Rodario lachte. »Da ist Euer Kennerauge getäuscht worden, hochwohlgeborener Großkönig.« Schneller als der Zwerg reagieren konnte, umfasste er die Kette und zog den Anhänger wieder zu sich. »Es ist ein Anhänger aus poliertem, geschliffenem Bergkristall, kein Diamant.« Er ließ ihn hin und her pendeln. »Eine Fälschung, hochwohlgeborener Großkönig. Ich würde doch niemals den echten Stein als Requisit hernehmen.« »Ich bin der König der Vierten, mein Stamm besteht aus den Nachfahren des besten Gemmenschleifers unter den Kindern des Schmiedes, und wenn einer etwas von Edelsteinen versteht, bin ich das wohl und nicht ein Schauspieler«, gab er so wütend zurück, dass der Bart bebte. »Gib den Diamanten her. Auf der Stelle!« Tassia wollte sich einmischen, da trat ein gewaltiges Wesen von der anderen Seite auf die Bühne.
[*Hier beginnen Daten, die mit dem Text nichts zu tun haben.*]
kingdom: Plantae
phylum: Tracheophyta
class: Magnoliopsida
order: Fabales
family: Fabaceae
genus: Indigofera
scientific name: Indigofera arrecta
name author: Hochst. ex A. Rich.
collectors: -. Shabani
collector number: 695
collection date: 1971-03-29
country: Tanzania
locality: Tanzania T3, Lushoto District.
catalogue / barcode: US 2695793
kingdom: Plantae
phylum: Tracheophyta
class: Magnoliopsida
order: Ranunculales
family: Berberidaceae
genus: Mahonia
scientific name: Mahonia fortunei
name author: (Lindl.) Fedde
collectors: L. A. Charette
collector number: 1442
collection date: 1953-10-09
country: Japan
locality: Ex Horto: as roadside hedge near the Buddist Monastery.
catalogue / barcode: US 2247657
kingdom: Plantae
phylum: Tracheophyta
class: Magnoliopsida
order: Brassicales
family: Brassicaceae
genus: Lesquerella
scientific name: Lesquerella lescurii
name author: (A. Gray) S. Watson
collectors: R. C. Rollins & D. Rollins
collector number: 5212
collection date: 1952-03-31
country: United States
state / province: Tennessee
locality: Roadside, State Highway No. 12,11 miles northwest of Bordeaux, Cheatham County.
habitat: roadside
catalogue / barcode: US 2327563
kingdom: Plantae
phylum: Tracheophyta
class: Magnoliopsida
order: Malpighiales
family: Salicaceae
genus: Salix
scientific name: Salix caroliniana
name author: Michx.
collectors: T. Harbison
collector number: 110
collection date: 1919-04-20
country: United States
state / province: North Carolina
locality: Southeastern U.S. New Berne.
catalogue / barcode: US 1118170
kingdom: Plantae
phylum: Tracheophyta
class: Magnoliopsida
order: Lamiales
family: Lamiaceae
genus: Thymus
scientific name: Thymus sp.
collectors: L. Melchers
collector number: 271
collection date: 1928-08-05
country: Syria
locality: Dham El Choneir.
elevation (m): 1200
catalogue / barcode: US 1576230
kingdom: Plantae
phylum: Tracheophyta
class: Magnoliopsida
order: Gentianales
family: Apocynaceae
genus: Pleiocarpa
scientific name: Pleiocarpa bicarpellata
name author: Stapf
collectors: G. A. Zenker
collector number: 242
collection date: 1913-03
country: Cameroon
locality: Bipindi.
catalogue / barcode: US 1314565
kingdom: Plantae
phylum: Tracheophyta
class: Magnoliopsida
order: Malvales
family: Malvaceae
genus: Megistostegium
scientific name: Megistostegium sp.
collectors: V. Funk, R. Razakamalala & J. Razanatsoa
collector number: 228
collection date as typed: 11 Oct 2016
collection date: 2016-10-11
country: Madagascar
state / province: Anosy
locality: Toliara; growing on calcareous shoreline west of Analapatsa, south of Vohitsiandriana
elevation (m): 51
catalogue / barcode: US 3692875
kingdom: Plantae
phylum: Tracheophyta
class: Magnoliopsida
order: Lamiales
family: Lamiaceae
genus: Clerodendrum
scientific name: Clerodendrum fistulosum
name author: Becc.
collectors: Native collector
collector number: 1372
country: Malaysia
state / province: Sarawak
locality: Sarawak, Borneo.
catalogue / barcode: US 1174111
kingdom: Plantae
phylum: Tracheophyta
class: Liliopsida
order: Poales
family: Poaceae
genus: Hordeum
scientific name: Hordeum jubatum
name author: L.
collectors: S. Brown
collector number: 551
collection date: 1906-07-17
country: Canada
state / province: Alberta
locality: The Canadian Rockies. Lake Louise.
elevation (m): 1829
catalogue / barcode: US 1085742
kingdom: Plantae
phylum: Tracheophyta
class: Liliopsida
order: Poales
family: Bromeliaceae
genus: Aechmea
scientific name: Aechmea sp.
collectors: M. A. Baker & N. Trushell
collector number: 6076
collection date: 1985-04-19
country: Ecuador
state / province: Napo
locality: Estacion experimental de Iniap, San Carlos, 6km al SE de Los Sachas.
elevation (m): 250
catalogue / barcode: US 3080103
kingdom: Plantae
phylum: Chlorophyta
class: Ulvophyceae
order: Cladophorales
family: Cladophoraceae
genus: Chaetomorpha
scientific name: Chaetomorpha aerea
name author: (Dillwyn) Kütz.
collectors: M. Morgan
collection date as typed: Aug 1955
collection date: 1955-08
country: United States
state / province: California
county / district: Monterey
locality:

Es überragte Zwerg und Mensch, dicke Muskelstränge zuckten unter der grau und grün gefleckten Haut. Abgesehen von dem Lendenschurz und den Stiefeln war es nackt, und um die Unterarme trug es weiße Ketten geschlungen. Das Zerrbild seines Elbengesichts richtete sich auf den Anhänger, die Augen glommen grün auf. »Gib mir die Kette!«

Alle im Zelt starrten den unerwarteten Mitspieler an.

König Bruron klatschte als Erster. »Was für eine gelungene Darstellung!«, rief er laut. »Es sieht aus, wie es in den Berichten von Tungdil und den Soldaten geschildert wurde.«

»Ich finde es geschmacklos«, empörte sich Isika.

Rodario und Tassia wichen zurück, der Mime hob sein Schwert. »Lauft, Gandogar!«, sagte er heiser, das Grauen drückte ihm die Kehle zu. Hastig reichte er ihm den Anhänger. »Rettet den letzten Stein vor den Geschöpfen Tions.«

Dann brach heilloses Durcheinander im Zelt aus.